WHAT IS NEEDED: Could you retype the entries below exactly, omitting every picture?

DATASET EXTRACT:
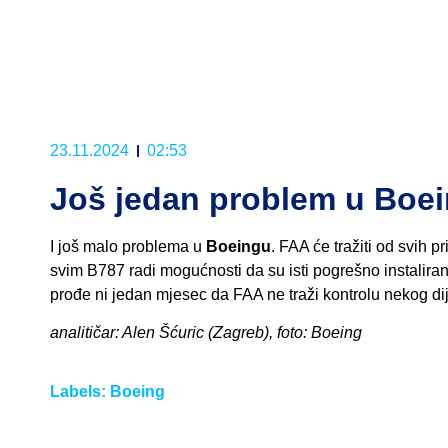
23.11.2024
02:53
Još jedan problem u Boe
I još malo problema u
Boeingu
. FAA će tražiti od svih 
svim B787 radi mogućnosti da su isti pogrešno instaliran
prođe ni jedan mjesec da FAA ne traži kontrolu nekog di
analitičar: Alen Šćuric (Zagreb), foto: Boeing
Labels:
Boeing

ANSWER BOX:
23.11.2024
02:53
Još jedan problem u Boe
I još malo problema u
Boeingu
. FAA će tražiti od svih 
svim B787 radi mogućnosti da su isti pogrešno instaliran
prođe ni jedan mjesec da FAA ne traži kontrolu nekog di
analitičar: Alen Šćuric (Zagreb), foto: Boeing
Labels:
Boeing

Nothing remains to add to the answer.